REQUIRED WORK:
1. Can you rewrite the paragraph beginning "The drive of Alan McLoughlin" in the piece on Pompey's season as a short list, keeping its main facts?
2. Could you write the next few sentences of the piece on Pompey's season, carrying on after its final line?

TEXT:
=-=-=-=-=
Paul Walsh was the man, however, many still place among the most talented to have ever wore the star and crescent on his chest. And it was his wizardry after arriving from Spurs in the summer of 92 which did so much to elevate the campaign to another level.

Watching it back is to be in thrall to the majesty of Walsh’s tight control, low centre of gravity and work ethic.

Those who worked with the England international spoke of how he lifted the level of professionalism on and off the pitch.

As a starry-eyed teenager it would have been blasphemy to suggest, but reviewing his work with a quarter of a century passing did leave this observer wondering how the striker would have fared in the continent’s top leagues. Culturally, Walsh looked made for La Liga or Serie A.

Pompey’s strike partnership gained many of the headlines and lasting memories from that season. This was a team with class throughout, though, as the review reminds us.

The drive of Alan McLoughlin in midfield, the hugely understated trickery of Mark Chamberlain on the wing and the scout-attracting defensive combination of Kit Symons and Andy Awford in front of the ever-present Alan Knight.

The quality of the attacking interplay and understanding is quite breathtaking at times.
=-=-=-=-=
SOURCE MATERIAL:
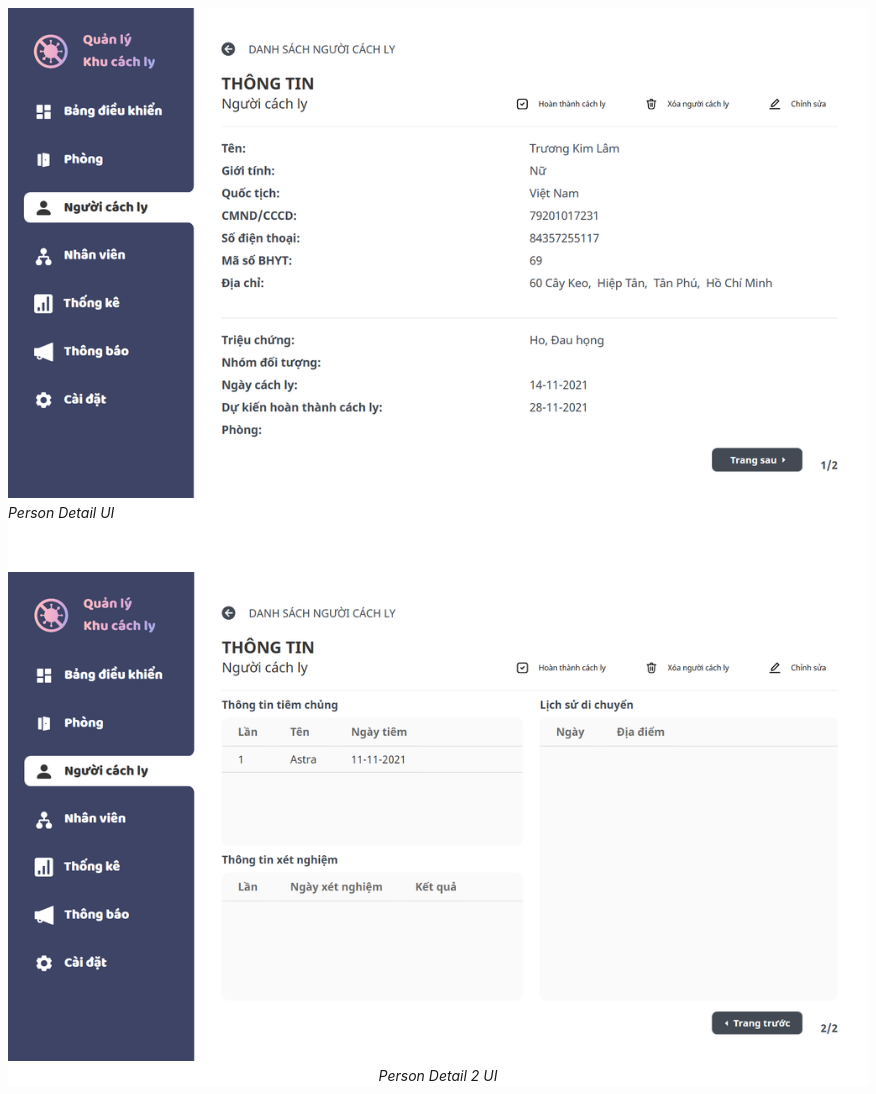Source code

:  <img src="./info/ui/person-detail.png" alt="Person Detail UI"></a>
<i>Person Detail UI</i>
</p>

<br/>

<p align="center">
 <img src="./info/ui/person-detail-2.png" alt="Person Detail 2 UI"></a>
<i>Person Detail 2 UI</i>
</p>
=-=-=-=-=
ANSWERS FOR THE EXERCISE:
1.
- Alan McLoughlin: drive in midfield
- Mark Chamberlain: hugely understated trickery on the wing
- Kit Symons and Andy Awford: a defensive combination that attracted scouts
- Alan Knight: ever-present behind that defense

2.
It’s Walsh and Whittingham one-twoing their way through Bristol Rovers before Corporal Punishment applies the finish which is fondly recalled years later.

But that’s a disservice to the deftness of McLoughlin’s chip against Oxford at Fratton, and a quite incredible display of endeavour and skill which sees Whittingham run from his own half and leave Luton’s defence in his wake in March.

Sure, you might need to cover your eyes for the 5-5 at Oxford when the 5-2 lead was thrown away.

The killer 4-1 loss at Sunderland and play-off heartache can be forwarded, too.

But for every low there’s toppling champions Newcastle, winning 11 from 12 and a stack of highs to be fondly reminded of.

So, ‘Portsmouth FC 1992-93 official season review’ is the Google search to debunk the invention today’s game sits above all that’s gone before.

It will also provide a 90-minute meander down memory lane to warm the hearts of those with royal blue in their blood.